* Brano da esaminare:
◇ ◇ ◇ ◇ ◇

«[Durante l'incontro con l'angelo nella annunciazione] Maria ascolta, si scuote, interroga, si domanda. È un atteggiamento dialogico, semplice, istintivo e insieme delicato, attento, perfettamente proporzionato alla situazione che pure è nuova, imprevista, inedita.
Se noi ci fossimo trovati al suo posto, probabilmente saremmo passati dalla paura alla rigidità, alla pretesa di prove: saremmo stati presi o dal timore o da un'esultanza eccessiva che ci avrebbe fatti smarrire.
"O Maria, noi ti contempliamo qui semplice, delicata, discreta, forte, non servile; desiderosa di conoscere, di vederci chiaro e insieme desiderosa di amare e di volere la verità". (...)
Contempliamo brevemente il racconto del vangelo secondo Giovanni là dove ci viene detto che Maria era alle nozze di Cana. Cosa fa Maria? Partecipa alla festa e quindi serve, aiuta, mangia, beve, conversa ma insieme osserva, con un qualche distacco, le cose e ne coglie il senso globale. Il suo distacco attento e discreto le permette di vedere ciò che nessuno di fatto vede e cioè che il vino è terminato. Maria è attenta al momento umano dell'esistenza, è attenta alle situazioni, alle persone e alle cose. (...)
Possiamo ora fare un momento di riflessione sull'atteggiamento che ho chiamato «attenzione» e che è il modo di essere di Maria, sia davanti al mistero divino, sia davanti alle semplici realtà della vita.

◇ ◇ ◇ ◇ ◇

* Elenco fornito:

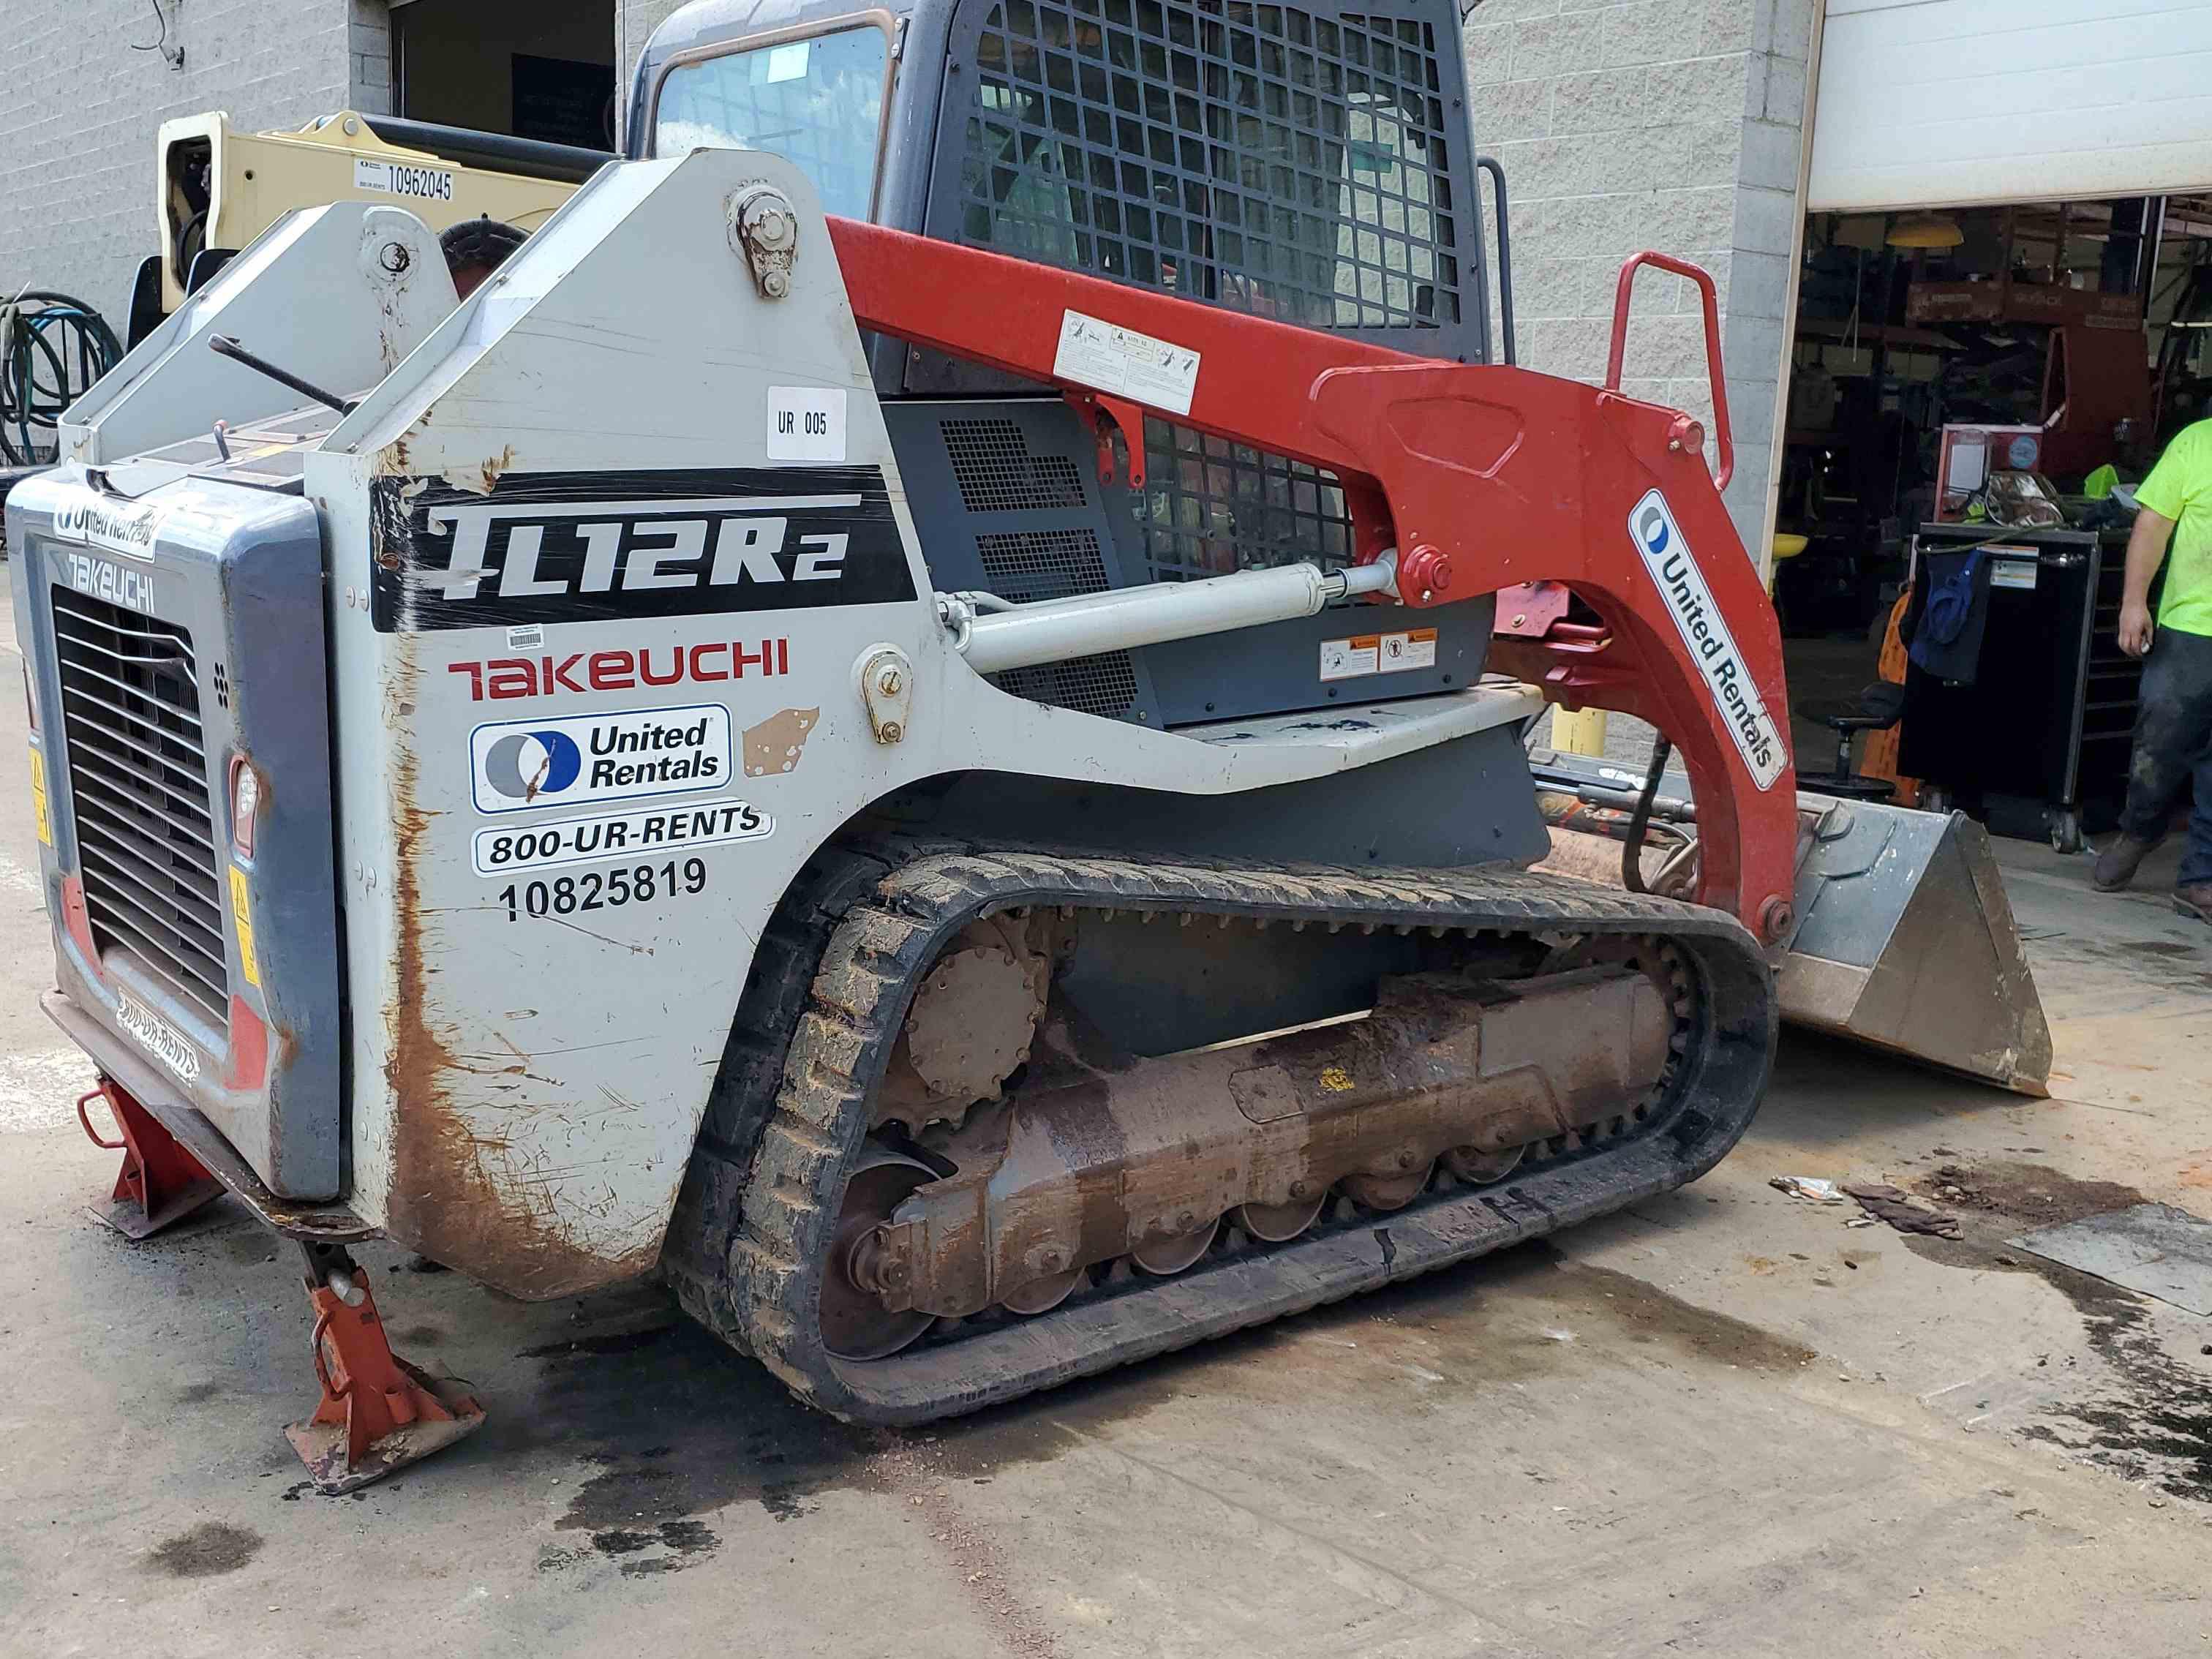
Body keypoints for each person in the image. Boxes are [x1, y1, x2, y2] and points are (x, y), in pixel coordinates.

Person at [2092, 421, 2212, 920]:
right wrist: (2133, 603)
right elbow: (2152, 525)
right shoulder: (2197, 442)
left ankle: (2200, 879)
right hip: (2189, 626)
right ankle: (2140, 828)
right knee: (2159, 743)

◇ ◇ ◇ ◇ ◇

* Esercizio A: Nel brano su Maria, che cosa riesce a vedere Maria alle nozze di Cana che nessuno di fatto vede?
* Esercizio B: Prosegui il brano sull'atteggiamento di Maria, riprendendo subito dopo la sua ultima frase.

* Risposta scritta A: Che il vino è terminato.

* Risposta scritta B:
Attenzione è un atteggiamento vigilante dell'io sugli altri, è una trasparenza di sguardo, una prontezza a notare segni di sofferenza intorno a sé, a donarsi.
Disattenzione, invece, è la mancanza di vigilanza, è l'essere rattrappiti, chiusi in se stessi; disattenzione è parlare con un malato raccontandogli le nostre cose, senza accorgersi che sta sudando, che ha bisogno di un bicchier d'acqua.
Disattenzione è uscire con un'osservazione pungente, non pensando che qualcuno intorno a noi ne sarà ferito; disattenzione è non accorgersi di ciò che capita agli altri.
Attenzione è un trasalire trepido del cuore ogni volta che viene violata la delicatezza, il rispetto, il riguardo dovuto alle persone. Attenzione è, per esempio, - quando si è in auto o in moto - fermarsi prima delle strisce mentre un pedone deve attraversare e non volteggiargli attorno quasi fosse un birillo.
Attenzione è evitare di fumare quando ciò dà fastidio ad altri. E saper prendere la giusta distanza da sé e dagli eventi per capire ciò che obiettivamente avviene.
Attenzione è, dunque, amore vero, delicato, disinteressato, preveniente.
Ancora: attenzione è ciò che prova una madre verso la creatura che si sta formando in lei; è l'atteggiamento di un padre verso un bambino che gioca nel cortile accanto; è l'attitudine di un ospite cortese, premuroso ma non invadente.
L'attenzione è una qualità umana necessaria e previa al cammino spirituale.
Essa confronta l'attenzione con la volontà: mentre la volontà, la voglia di fare e di riuscire, tende a irrigidire, l'attenzione è, al più alto grado, preghiera, fede, amore».